Het is daarbij niet wenselijk om deze kinderen en jongeren tegen elkaar op te zetten, laat staan ze tegen elkaar af te wegen. Het is de verantwoordelijkheid van onze overheden om alle kinderen tot hun recht te laten komen. We hebben jaren geleden het Kinderrechtenverdrag goedgekeurd en dat vertrekt net van het principe dat alle kinderen even belangrijk zijn. Dat Verdrag is juridisch bindend voor ons land en schuif je dus niet even zomaar opzij.

‘Van de gezinnen die veilig in ons land aankomen, weten we dat heel wat vaders, moeders en hun kinderen kampen met zware trauma’s’

Kinderen hebben het recht op leven en ontwikkeling en van ouders verwachten we dat ze hun opvoeding hierop oriënteren. Voor heel wat ouders in Vlaanderen klinkt dat vermoedelijk heel triviaal. We zorgen daar gewoon voor, vaak zonder er al te veel bij na te denken. Het leven is voor velen een vanzelfsprekendheid. Voor ouders op de vlucht wordt deze verantwoordelijkheid een dagelijkse opdracht. De vraag hoe de overlevings- en ontwikkelingskansen van de kinderen te maximaliseren, zorgt voor pijnlijke dilemma’s.

In oorlogsgebied blijven, of een risicovolle reis wagen? Zich schikken in de eerste, vaak niet de beste opvang, of doorreizen naar een land met échte hoop op een toekomst?

Van de gezinnen die veilig in ons land aankomen, weten we dat heel wat vaders, moeders en hun kinderen kampen met zware trauma’s. Dat hoor je in de verhalen van de vele leerkrachten, opvoeders, pleeggezinnen en artsen die zich dagelijks voor deze kinderen en hun gezinnen engageren.

Dat lees je ook in de statistieken.

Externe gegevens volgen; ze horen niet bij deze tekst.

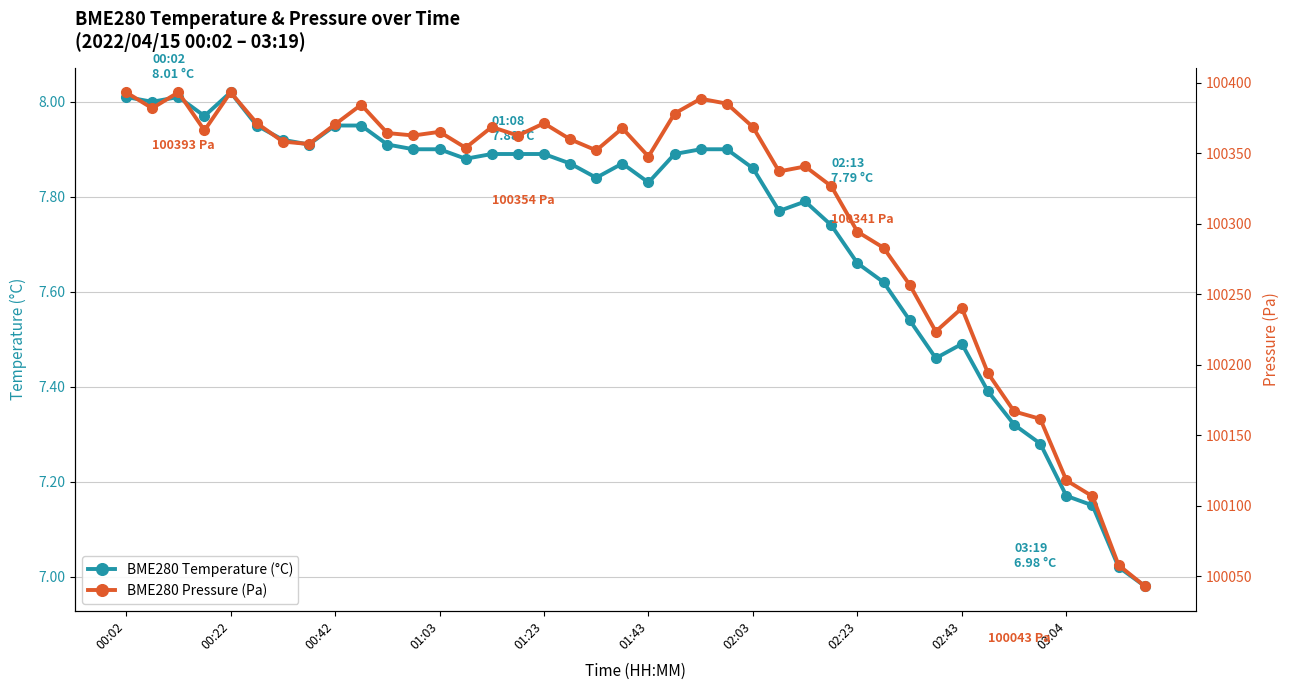

True or false: BME280 Pressure (Pa) has more than 0 interior local peaks.

True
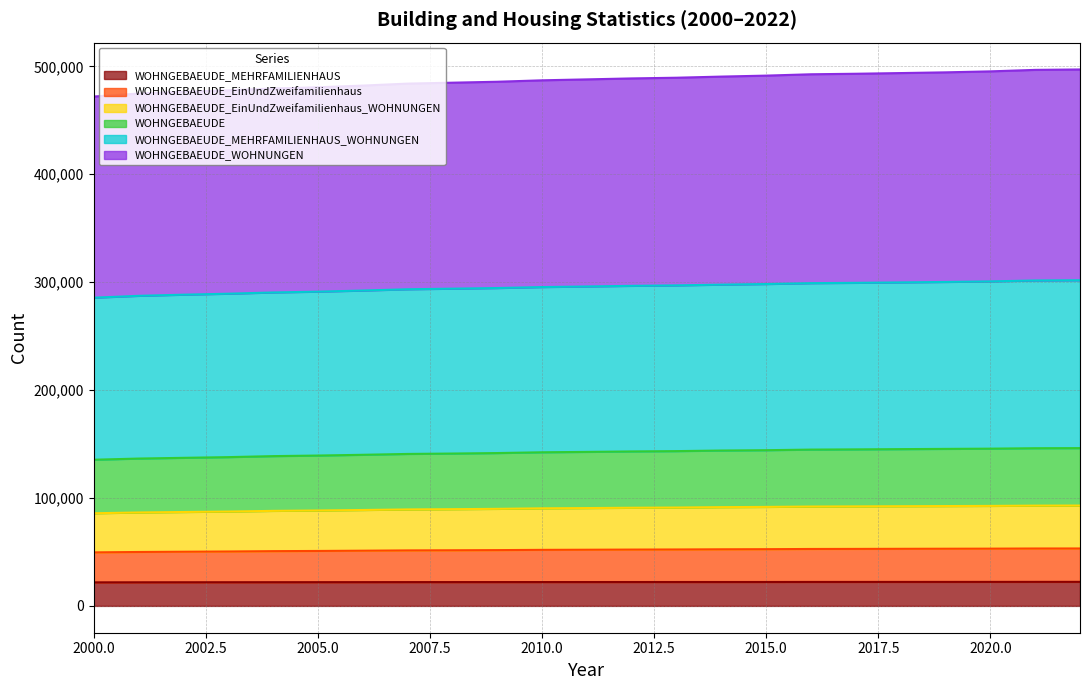

Is the value of WOHNGEBAEUDE_EinUndZweifamilienhaus_WOHNUNGEN at 2004 greater than the value of WOHNGEBAEUDE_MEHRFAMILIENHAUS_WOHNUNGEN at 2002?

No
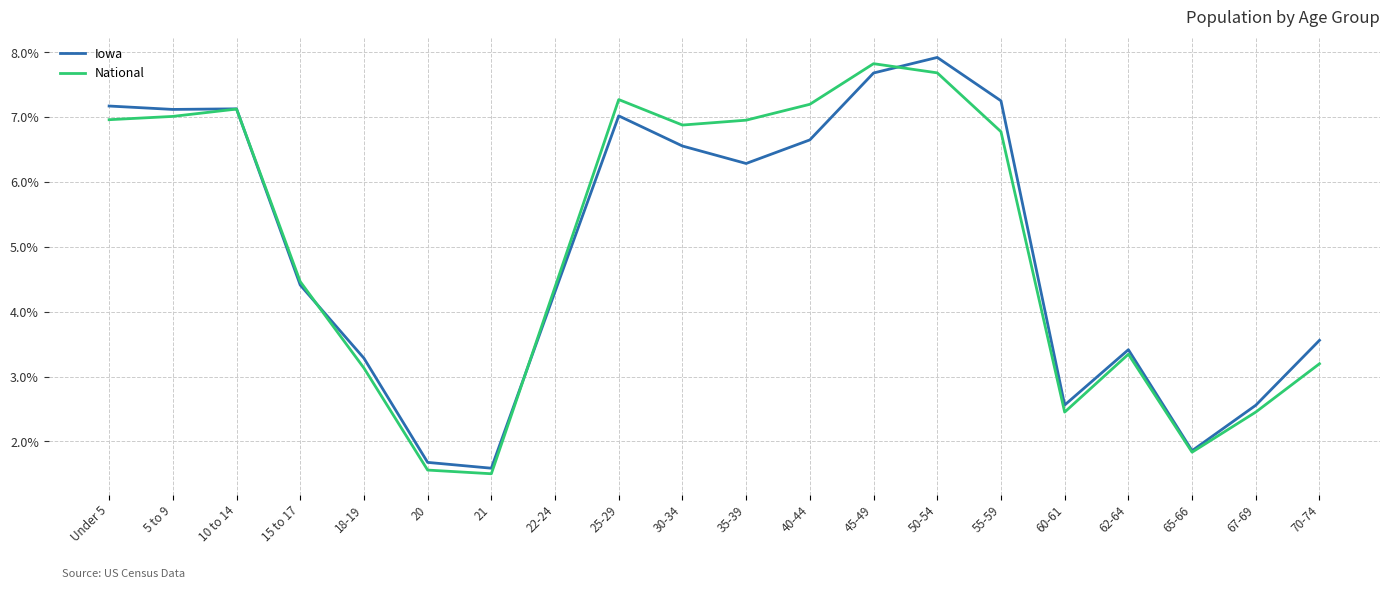

True or false: Iowa and National cross at least once.

True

Zo stelt Fedasil dat van de meer dan 700 minderjarigen die in 2014 zonder ouders ons land zijn binnengekomen er 36% heel kwetsbaar is. Trauma’s kunnen resulteren in suïcidepogingen en zorgen voor spanningen.

‘We kennen de nefaste gevolgen van langdurig leven in armoede en uitsluiting op de ontwikkelingskansen van kinderen’

We moeten ons dus vandaag vooral afvragen hoe we deze kinderen en hun gezinnen maximaal kunnen ondersteunen. We leveren hiertoe al heel wat inspanningen. Administraties en diensten onderzoeken op dit ogenblik de verschillende opvangmogelijkheden, de ‘lege plekken’ in de scholen en proberen om de bestaande expertise op het vlak van psychologische ondersteuning op meer locaties in te zetten.

Ook materiële ondersteuning is essentieel. Niet enkel in de vorm van kleren en voeding en niet enkel dankzij inzet van vrijwilligers. Maar ook door het garanderen van een levensstandaard die toereikend is voor de volledige ontwikkeling van kinderen, zoals het Kinderrechtenverdrag bepaalt. We kennen de nefaste gevolgen van langdurig leven in armoede en uitsluiting op de ontwikkelingskansen van kinderen. Daarom zal een deel van die gezinnen vermoedelijk niet minder, maar net meer steun moeten krijgen. Het is het enige gepaste antwoord op de grote kwetsbaarheid waarmee we vandaag geconfronteerd worden.

De woorden indachtig van de volksvertegenwoordiger bij de opstart van het kinderrechtencommissariaat: als kinderrechtencommissaris wil ik niet blaffen als een dolle hond bij een eerste donderslag. Maar er hangt wel onweer in de lucht.